The last two weeks have been one of the most painful fulfilling and great weeks of my life. In the face of great pain and adversity, I felt myself wake up to life. Sometimes in great sickness the human tool box of senses get enhanced, however this was not the case, my psychic impressions were the same, auras didn’t pop out at me, I couldnt pick the daily lotto numbers while screaming in pain < Although I wish I did, I love buying useless crap > Let me explain with this anecdote, I have posted here before, but that came alive to me in a different way
One day a man came to the great teacher Bahaudin. He asked for help in his problems, and guidance on the path of the Teaching. Bahaudin told him to abandon spiritual studies, and to leave his court at once. A kind hearted visitor began to remonstrate with Bahaudin. “You shall have a demonstration.” said the sage.
At that moment a bird flew into the room, darting hither nad thither, not knowing where to go in order to escape. The Sufi waited until the bird settled near the only opened window of the chamber, and then suddenly clapped his hands.
Alarmed the bird flew straight through the window, to freedom.“To him that sound must have been something of a shock, even an affront, do you not agree?” said Bahadin.
Since I became a Darvish, I have know all extremes of emotions. Extreme emotion, extreme pain, extreme longing and suffering and extreme loss. I have made many friends and loss many. I have had everything taken away from me, my health, my friends, my sense of security, my sense of control, and many more things which on the surface may seem like simply material possessions but which are charged with meaning because I have carried them for so long. bread to a hungry man and full man mean two different things. But then I have been given a brief momentarytaste that goes so far beyond anything I have experienced in this life.
A few weeks ago I felt myself a pauper, now through some alchemy I am not fully aware of I am being remade, sort of like the 6 Million dollar man. (Do you remember that show by the way the bionic man, Lee Majors? it was a favorite of mine. I watched so much tv when I was younger I wonder why I am not brain dead).
To make a long story short, I have known a lot of pain in my life physical emotional whatever you want, from sickle cell and from many hard trials in life. Monday my leg started hurting . This was the 5-6 times this has happened since Dec. I went to work anyways and was unable to pickup the wife from work.
I went straight home. The next day I was in searing pain and I kept telling my self I can deal with it and I have it under control. After all I have never been in such pain that I went to the Emergency room , once i said that a pain hit me that I hurt my soul. I was litterlly writhing maybe even talking in tongues ( just kidding). Then there was a break. I felt I returned to myself, the pain was a 10/10 not a 50/1o.
Then two very close people called me to see how I was, and both told me to go the ER. after the word ER was uttered I cannot tell you the intensity of pain I was in. I didnt want to live to tell you the truth and I felt I was going to faint.
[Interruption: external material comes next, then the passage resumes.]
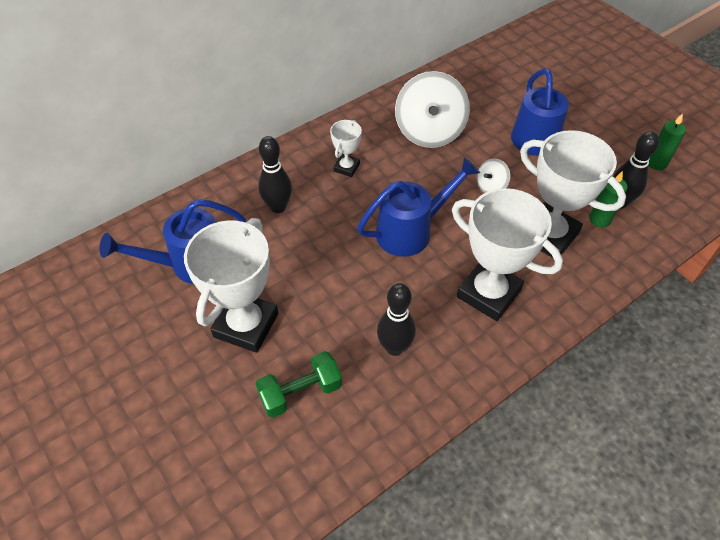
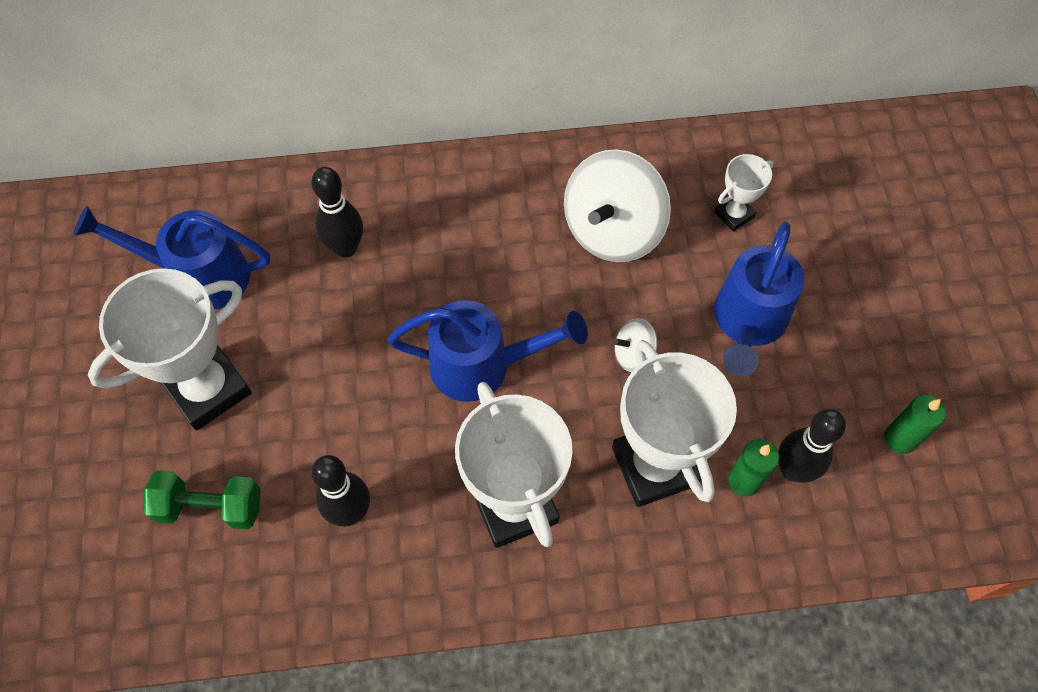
camera: 30 degrees right, 10 degrees up
(346, 167) = (467, 232): white trophy -> white trophy (734, 214)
All my pets during this time came to visit me and laid around me, in my pain I remember a friend of mine and composed myself to send him a message through my fone, through the pain. I told him I missed him and it has been too long.
Then the pain subsided a bit. I hate making a big deal of myself, I didnt want to go to the hsopital in a ambulance with loud siren.I prayed that the pain subside to the point that I can take the Xpress Bus to the hospital and my prayers were answered.
They were unable to diagnose the reason why i had such pain. I went to a physician and no cause could be attributed to my pain. I was given pain killers only. Not regular pain killers, Oxycodon – an opium derived pain drug. The next few days are a blur. Every serious pain I had I took an oxycodon and wasnt there, or I would fall asleep. Then just when the pain subsided i got a serious flu, not the swine flu!
I have been in bed for two weeks and hibernating and somewhere in the depth of pain, I confronted myself and all the hurt from the past. And some how I was gracious for all that happened to me. In the spirit of gratitude and contentment a great many things were lifted off my shoulder. I had many epiphanies and I will share them all with you in the days to come. I am still very week, I have lost some weight but I laugh harder and louder.
The pain was an affront like the loud clap, and the glass covering around my heart broke. I feel weak tired and worn out but free!!! Free for the first time in my life FRee!!! I will share my epiphanies with you, I will open as much as I can the book ofmy life but for the mean time I am tired. my legs and back are so stiff and tired from being in pain and its hard for me to sit. I have been really moved by how many of you leave me comment and tell me youlike my site.
I sit here and write in my pain, in my tears, in my despondency and happiness and joy, because I whatever that is true and sincere that I go through I give to you. The words u read are only bridges that supercede the space and time that separate us. I have no material possession worth anything, so I give of myself sincerely to all of you who read sincerely with your heart!